If BATV uses a public scheme, presumably there is at least a DNS
query per message, to get the key.

Although this query would not go directly back to the 'caller'
and, therefore, is not strictly a call-back scheme, it does
impose a per-message, receive-time, cross-net exchange.

The public schemes I've seen proposed use per-domain keys, not per
mailbox keys.  If a random Russion site gets a 10,000 spams with
forged abuse.net addresses, which they do all the time, I'd much
rather they do one lookup for a per-domain key and cache it than
10,000 lookups for 10,000 fake return addresses.

The SES mechanism is agnostic to the granularity of the keys.  With DNS
callback, you can choose between domain or user keys.  With UDP callback you
can choose between site (as in multiple domains), domain or user keys.  With
SMTP callback (ugh), you can choose between domain or user keys.  I mention
the latter, although rather distasteful, for a reason.  Several large
providers today, including Verizon, routinely do SMTP callbacks.  Even BATV
or SES signatures that were designed to just prevent forged bounces and
_not_ provide sender validation can result in SMTP callbacks.  Unless you
are willing to ban all services that do this or forgo DSN's, you can't
really prevent it.

As a partial answer to your other issue, you have to look at the result of
having a validation schemes in place that allows rejecting envelope
forgeries.  After some experience with forging signed return-paths, the
spammer discovers (eventually) that the delivery rate for signed forgeries
is lower than the rate for unsigned forgeries.  What would you expect to
happen?  Since spammers ultimately do what they do to make money, which
depends on getting their payload delivered at least once in a while, I
expect that spammers will do a combination of two things:  a) keep sending
unsigned forgeries to take advantage of sites that do not use authentication
and b) start sending properly authenticated mail from throw-away domains.

The latter case is the one that is more interesting to this group.  Because
that is likely to happen with any authentication means we put in place, the
use of authentication will not avoid the need for content filtering
post-acceptance.  We can hope for faster and more accurate blacklisting, but
ultimately, we will still have to run content filters on anything that
passes whatever authentication hurdles we put in place.  Therefore, the
transaction cost of authentication is very important, as it is a load _in
addition_ to content filtering, rather than instead of it.


In terms of transaction costs, how would this differ from what
SES is proposing?

Per domain rather than per mailbox or per-message.  I think that's
significant.  It's also DNS which is known to perform adequately for
per-domain data, rather than some yet-to-be invented per-mailbox
protocol which, according to recent messages, is simultaneously UDP to
be very lightweight, and TCP to be more reliable.

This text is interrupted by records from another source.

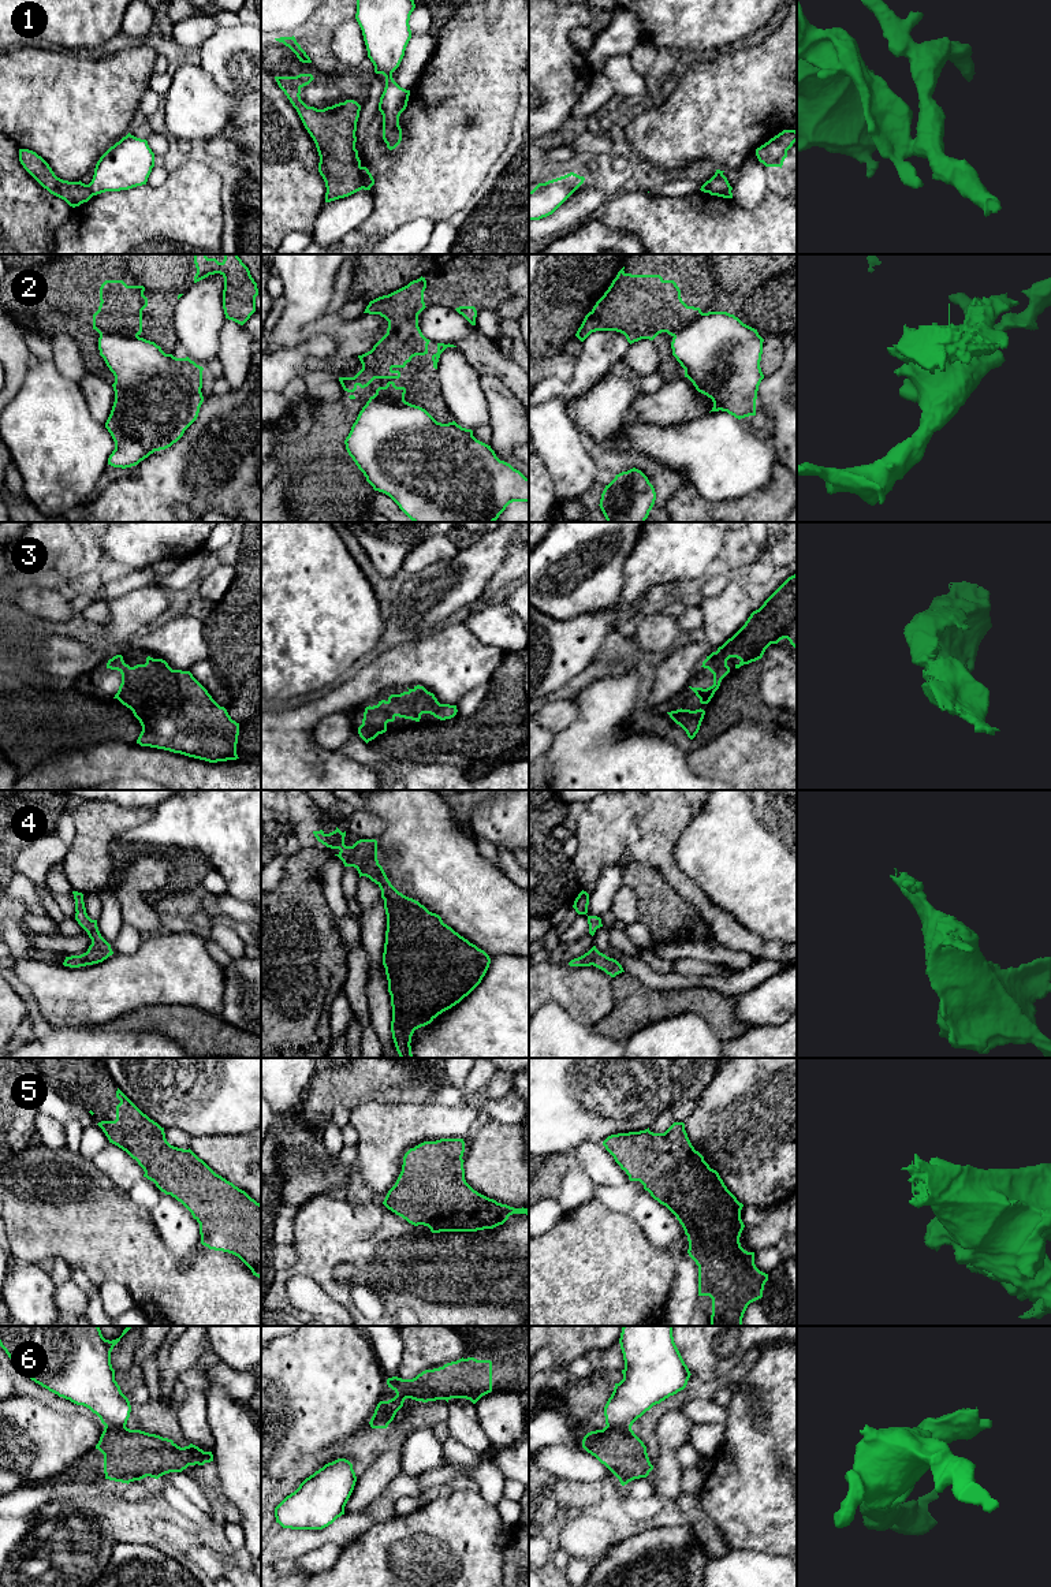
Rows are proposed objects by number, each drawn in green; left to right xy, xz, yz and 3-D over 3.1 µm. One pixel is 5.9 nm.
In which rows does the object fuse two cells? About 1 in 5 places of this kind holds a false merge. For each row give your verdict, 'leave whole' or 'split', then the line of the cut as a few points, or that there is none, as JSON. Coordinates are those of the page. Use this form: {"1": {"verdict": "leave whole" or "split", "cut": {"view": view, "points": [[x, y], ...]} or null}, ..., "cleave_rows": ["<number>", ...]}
{"1": {"verdict": "split", "cut": {"view": "xz", "points": [[361, 167], [361, 185], [364, 187]]}}, "2": {"verdict": "split", "cut": {"view": "xz", "points": [[369, 399], [391, 399], [407, 403]]}}, "3": {"verdict": "leave whole", "cut": null}, "4": {"verdict": "leave whole", "cut": null}, "5": {"verdict": "leave whole", "cut": null}, "6": {"verdict": "split", "cut": {"view": "yz", "points": [[607, 1425], [630, 1427]]}}, "cleave_rows": ["1", "2", "6"]}

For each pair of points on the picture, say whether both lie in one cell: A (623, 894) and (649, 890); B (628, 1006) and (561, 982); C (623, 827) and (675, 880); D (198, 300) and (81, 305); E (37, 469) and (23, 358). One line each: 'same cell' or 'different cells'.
A: different cells
B: different cells
C: same cell
D: different cells
E: different cells

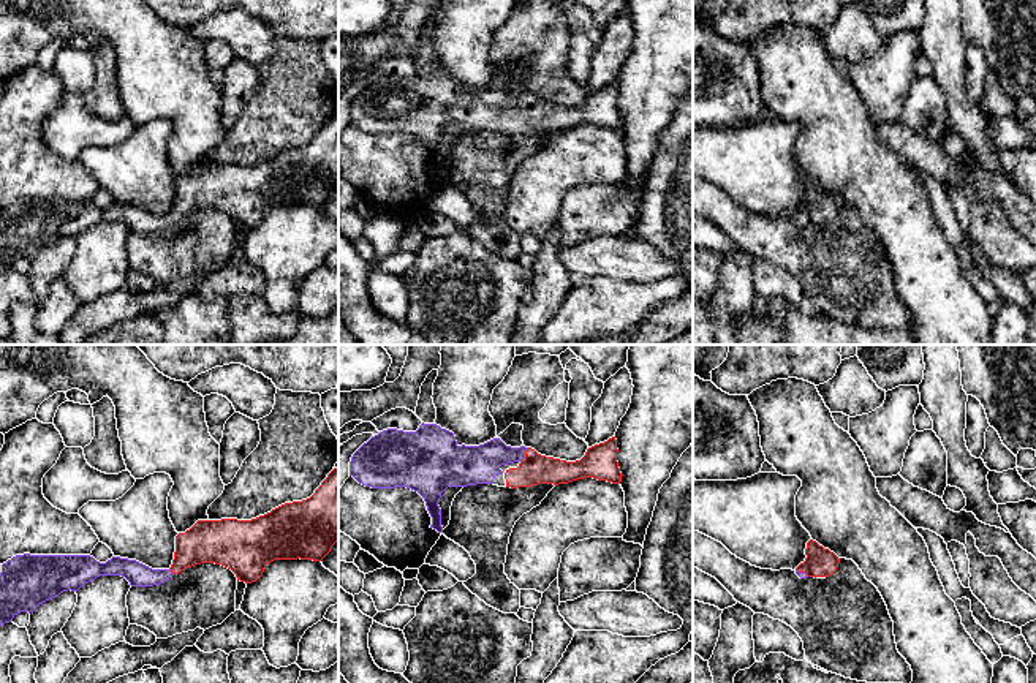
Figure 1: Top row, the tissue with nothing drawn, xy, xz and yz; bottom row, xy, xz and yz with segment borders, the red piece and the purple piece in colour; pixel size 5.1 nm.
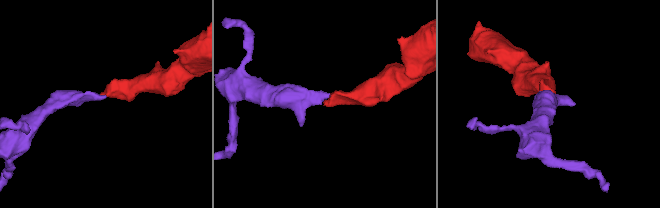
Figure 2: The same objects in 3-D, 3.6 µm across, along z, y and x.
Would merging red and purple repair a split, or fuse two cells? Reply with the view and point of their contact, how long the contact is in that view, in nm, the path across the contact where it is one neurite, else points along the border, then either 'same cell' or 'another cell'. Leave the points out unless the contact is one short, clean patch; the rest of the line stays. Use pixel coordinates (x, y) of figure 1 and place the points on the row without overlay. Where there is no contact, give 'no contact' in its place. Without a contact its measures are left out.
meets red in xz at (525, 100); contact 80 nm long; same cell

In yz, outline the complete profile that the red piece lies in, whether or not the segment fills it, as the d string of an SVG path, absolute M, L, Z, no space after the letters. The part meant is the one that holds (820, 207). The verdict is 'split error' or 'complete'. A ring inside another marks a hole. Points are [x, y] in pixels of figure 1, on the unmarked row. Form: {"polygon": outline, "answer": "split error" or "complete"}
{"polygon": "M813 185L807 188L805 201L805 207L800 209L796 217L815 225L832 221L840 209L840 204L834 198L824 194Z", "answer": "complete"}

There are a few issues here, so I'll try to address each of them.  With
regard to DNS vs. custom UDP service, the protocol supports various callback
methods so the sender can provide validation service through whatever
channel they prefer.  We originally came up with the UDP callback validation
service because a) we didn't want to require modifications to a DNS server
to participate, b) some people felt that the additional load to DNS was
unwanted after our experience with SPF and c) some people felt that the MTA
was the appropriate place for the validation load.  Though everything is
debatable, these arguments have at least some merit.  Tony Finch then
pointed out that another alternative was to set up a "stunt" DNS server for
a specifically delegated subdomain like "_ses.example.com" that only did
signature validations.  This would leverage everything we already know about
DNS while separating the validation load from the main DNS for a domain.
This approach also has obvious merit.  Finally, Roger Moser made some BIND
modifications and Stuart Gathman modified a Python-based DNS server to
demonstrate that a domain's main DNS server could process validation
requests without major changes.  This approach has merit, as well.

From the standpoint of a transaction, each of these is one UDP packet
request and one UDP packet response, and all are cacheable.  TCP doesn't
really belong in this discussion as it is not necessary for validating
ordinary email with any of the schemes on the table.

The question at hand, IMHO, is how does a per-message callback validation
scheme compare to other validation methods.  Even with something as light as
CSV, a spammer that HELO's with your domain name will generate a DNS request
to your nameserver if it is not in the recipient's cache.  I think the
answer is not as simple as any of us have been implying.  Let's try and
consider the total transaction cost of various approaches and who bears
those costs.  As you point out below, putting all the validation load on the
recipient has it's weaknesses, they are just different ones.


R's,
John

PS: If bad guys put fake DK signatures on their spam with random
fake selectors, we're back to a per-message DDOS.  Hmmn.